* [EXERCISE PROMPT]:
Reproduce every line below exactly as written; do not include the images.

Saved data entries:
++++++
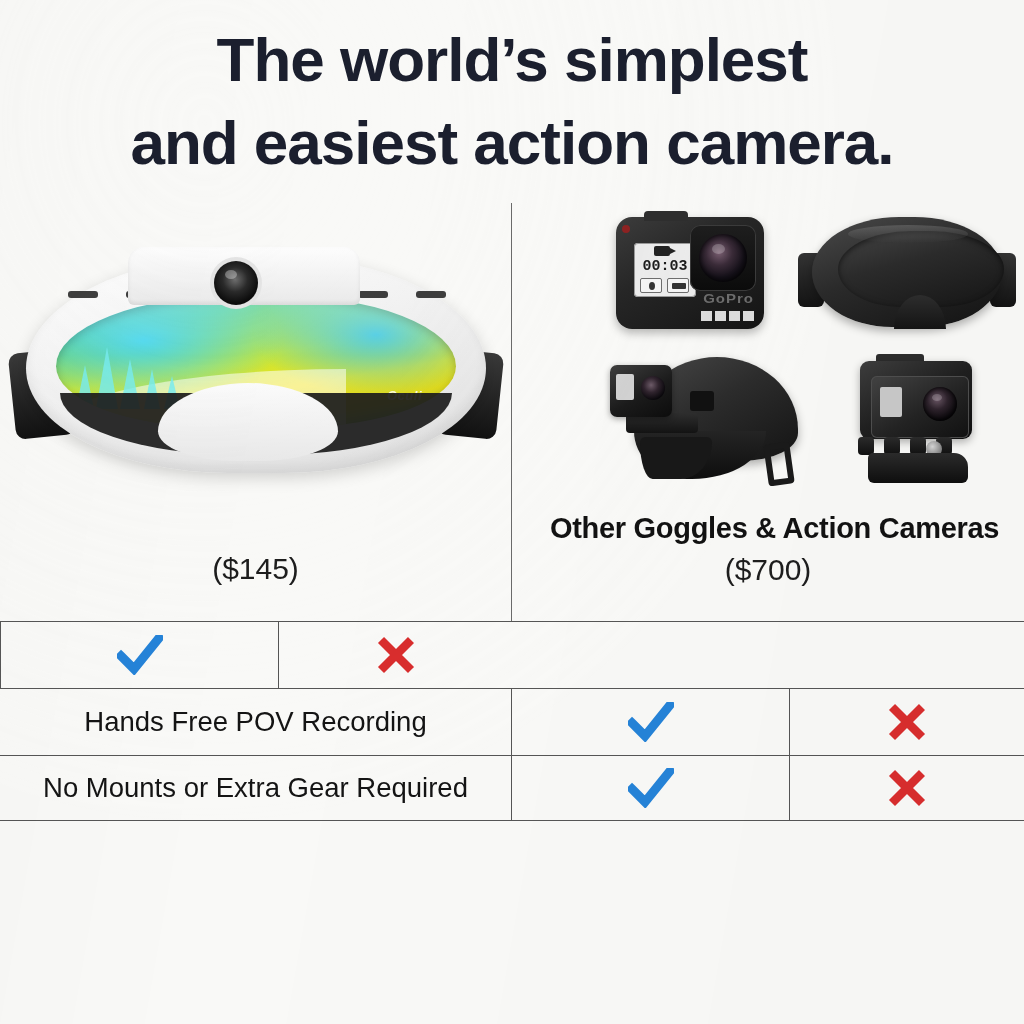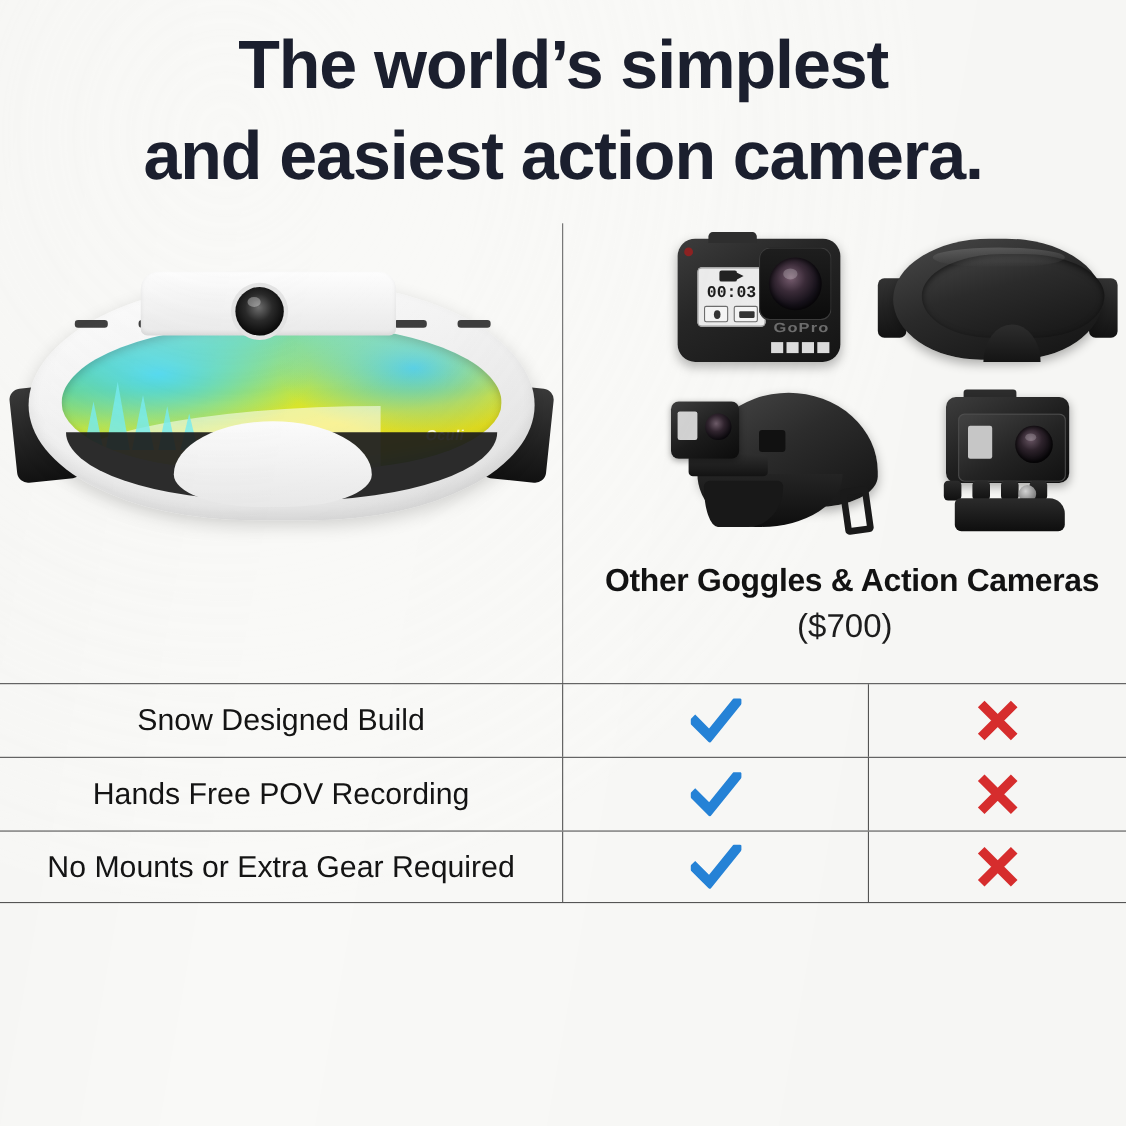--- a/index.html
+++ b/index.html
@@ -587,26 +587,26 @@
         <i></i>
           <i></i>
           <i></i>
           <i></i>
       </div>
       <div class="cage-screw"></div>
       <div class="cage-base"></div>
     </div>
   </div>
 
+  <div class="cap-left">($145)</div>
   <div class="cap-right-title">Other Goggles &amp; Action Cameras</div>
   <div class="cap-right-price">($700)</div>
 
   <div class="ctable" id="ctable">
       <div class="crow">
-        <div class="cell-feature">Snow Designed Build</div>
         <div class="cell-mark">
           <svg width="46" height="40" viewBox="0 0 46 40">
             <path d="M4 21 L17 34 L42 3" fill="none" stroke="#2583d8" stroke-width="9" stroke-linecap="square" stroke-linejoin="miter"></path>
           </svg>
         </div>
         <div class="cell-mark last">
           <svg width="40" height="40" viewBox="0 0 40 40">
             <path d="M5 5 L35 35 M35 5 L5 35" fill="none" stroke="#d92d2d" stroke-width="8.5" stroke-linecap="butt"></path>
           </svg>
         </div>

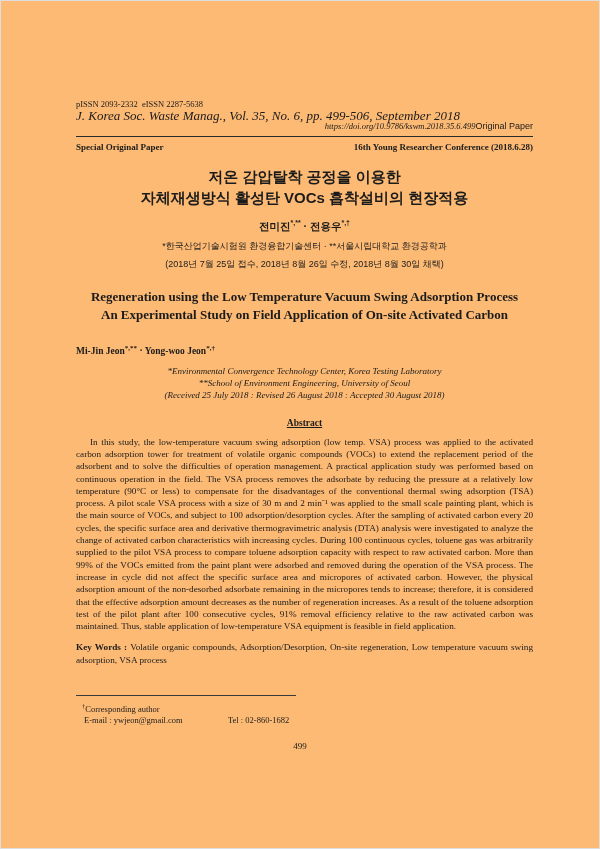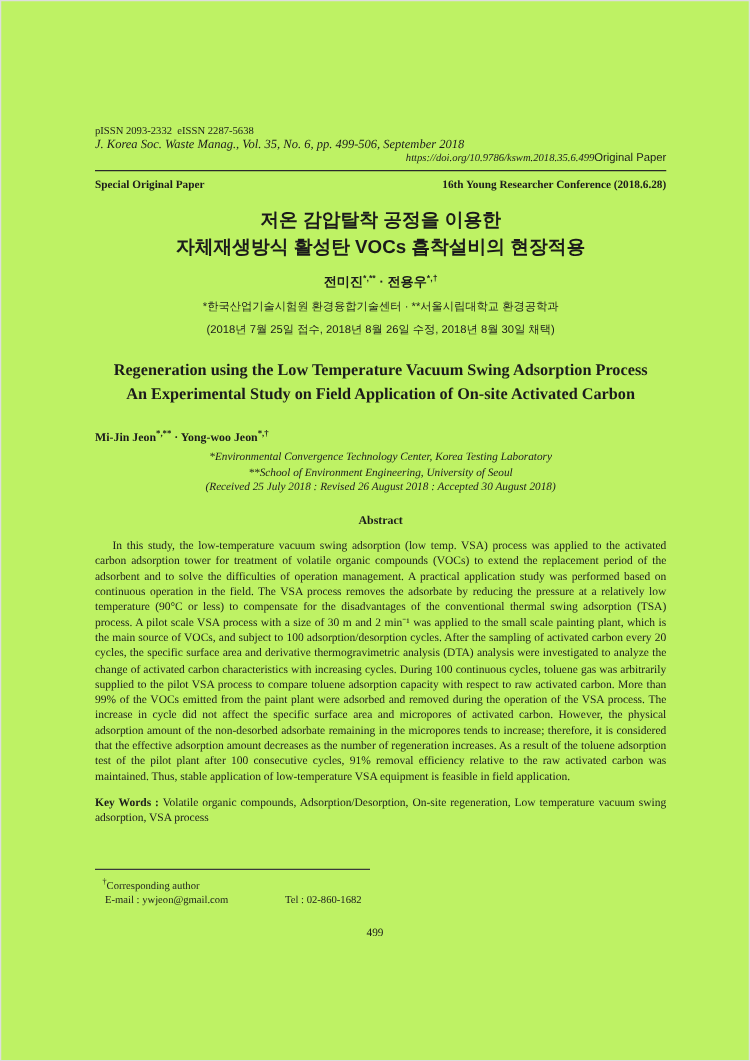--- a/index.html
+++ b/index.html
@@ -1,53 +1,53 @@
 <!DOCTYPE html>
 <html><head>
 <meta charset="utf-8">
 <style>
   html,body { margin:0; padding:0; background:#f2f2f2; }
   .page {
     position:relative;
     width:600px; height:849px;
     margin:0 auto;
-    background:#bef264;
+    background:#fdba74;
     border:1px solid #dedede;
     box-sizing:border-box;
     font-family:"Liberation Serif", serif;
     color:#1b1b1b;
     overflow:hidden;
   }
   .content { position:absolute; left:75px; right:66px; top:98px; }
 
   
   .issn-line { font-size:8.5px; line-height:11px; white-space:pre-wrap; }
-  .journal-line { font-size:10px; line-height:11px; font-style:italic; }
+  .journal-line { font-size:13px; line-height:11px; font-style:italic; }
   .doi-row { display:flex; justify-content:flex-end; align-items:flex-end; }
   .doi-line { font-size:8.5px; line-height:11px; font-style:italic; }
   .paper-type { font-family:"Liberation Sans", sans-serif; font-size:9px; line-height:11px; }
   .header-rule { border:none; border-top:1.6px solid #2a2a2a; margin:4px 0 0 0; }
   .section-row { display:flex; justify-content:space-between; font-weight:bold; font-size:9px; line-height:12px; padding-top:4px; }
 
   
   .ko { font-family:"Liberation Sans", sans-serif; }
   .ko-title { text-align:center; font-weight:bold; font-size:15px; line-height:21px; margin-top:13px; }
   .ko-authors { text-align:center; font-weight:bold; font-size:10.5px; margin-top:11px; }
   .ko-authors sup, .en-authors sup { font-size:7px; }
   .ko-affil { text-align:center; font-size:9px; margin-top:6px; }
   .ko-dates { text-align:center; font-size:9px; margin-top:5px; }
 
   
   .en-title { text-align:center; font-weight:bold; font-size:13px; line-height:18.5px; margin-top:17px; }
   .en-authors { text-align:left; font-weight:bold; font-size:9.5px; margin-top:19px; }
-  .en-affil { text-align:center; font-style:italic; font-size:9px; margin-top:3px; line-height:12.5px; }
+  .en-affil { text-align:center; font-style:italic; font-size:9px; margin-top:9px; line-height:12.5px; }
   .en-dates { text-align:center; font-style:italic; font-size:9px; }
 
   
-  .abstract-heading { text-align:center; font-weight:bold; font-size:9.5px; margin-top:18px; }
+  .abstract-heading { text-align:center; font-weight:bold; font-size:9.5px; margin-top:18px;text-decoration:underline; }
   .abstract-body {
     margin-top:8px;
     font-size:9.2px; line-height:12.3px;
     text-align:justify;
     text-indent:14px;
   }
   .keywords { margin-top:9px; font-size:9.2px; line-height:12.3px; text-align:justify; }
   .keywords .kw-label { font-weight:bold; }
++++++
* [SOLUTION FOR THIS PROBLEM]:
--- a/index.html
+++ b/index.html
@@ -587,26 +587,26 @@
         <i></i>
           <i></i>
           <i></i>
           <i></i>
       </div>
       <div class="cage-screw"></div>
       <div class="cage-base"></div>
     </div>
   </div>
 
+  <div class="cap-left">($145)</div>
   <div class="cap-right-title">Other Goggles &amp; Action Cameras</div>
   <div class="cap-right-price">($700)</div>
 
   <div class="ctable" id="ctable">
       <div class="crow">
-        <div class="cell-feature">Snow Designed Build</div>
         <div class="cell-mark">
           <svg width="46" height="40" viewBox="0 0 46 40">
             <path d="M4 21 L17 34 L42 3" fill="none" stroke="#2583d8" stroke-width="9" stroke-linecap="square" stroke-linejoin="miter"></path>
           </svg>
         </div>
         <div class="cell-mark last">
           <svg width="40" height="40" viewBox="0 0 40 40">
             <path d="M5 5 L35 35 M35 5 L5 35" fill="none" stroke="#d92d2d" stroke-width="8.5" stroke-linecap="butt"></path>
           </svg>
         </div>

--- a/index.html
+++ b/index.html
@@ -1,53 +1,53 @@
 <!DOCTYPE html>
 <html><head>
 <meta charset="utf-8">
 <style>
   html,body { margin:0; padding:0; background:#f2f2f2; }
   .page {
     position:relative;
     width:600px; height:849px;
     margin:0 auto;
-    background:#bef264;
+    background:#fdba74;
     border:1px solid #dedede;
     box-sizing:border-box;
     font-family:"Liberation Serif", serif;
     color:#1b1b1b;
     overflow:hidden;
   }
   .content { position:absolute; left:75px; right:66px; top:98px; }
 
   
   .issn-line { font-size:8.5px; line-height:11px; white-space:pre-wrap; }
-  .journal-line { font-size:10px; line-height:11px; font-style:italic; }
+  .journal-line { font-size:13px; line-height:11px; font-style:italic; }
   .doi-row { display:flex; justify-content:flex-end; align-items:flex-end; }
   .doi-line { font-size:8.5px; line-height:11px; font-style:italic; }
   .paper-type { font-family:"Liberation Sans", sans-serif; font-size:9px; line-height:11px; }
   .header-rule { border:none; border-top:1.6px solid #2a2a2a; margin:4px 0 0 0; }
   .section-row { display:flex; justify-content:space-between; font-weight:bold; font-size:9px; line-height:12px; padding-top:4px; }
 
   
   .ko { font-family:"Liberation Sans", sans-serif; }
   .ko-title { text-align:center; font-weight:bold; font-size:15px; line-height:21px; margin-top:13px; }
   .ko-authors { text-align:center; font-weight:bold; font-size:10.5px; margin-top:11px; }
   .ko-authors sup, .en-authors sup { font-size:7px; }
   .ko-affil { text-align:center; font-size:9px; margin-top:6px; }
   .ko-dates { text-align:center; font-size:9px; margin-top:5px; }
 
   
   .en-title { text-align:center; font-weight:bold; font-size:13px; line-height:18.5px; margin-top:17px; }
   .en-authors { text-align:left; font-weight:bold; font-size:9.5px; margin-top:19px; }
-  .en-affil { text-align:center; font-style:italic; font-size:9px; margin-top:3px; line-height:12.5px; }
+  .en-affil { text-align:center; font-style:italic; font-size:9px; margin-top:9px; line-height:12.5px; }
   .en-dates { text-align:center; font-style:italic; font-size:9px; }
 
   
-  .abstract-heading { text-align:center; font-weight:bold; font-size:9.5px; margin-top:18px; }
+  .abstract-heading { text-align:center; font-weight:bold; font-size:9.5px; margin-top:18px;text-decoration:underline; }
   .abstract-body {
     margin-top:8px;
     font-size:9.2px; line-height:12.3px;
     text-align:justify;
     text-indent:14px;
   }
   .keywords { margin-top:9px; font-size:9.2px; line-height:12.3px; text-align:justify; }
   .keywords .kw-label { font-weight:bold; }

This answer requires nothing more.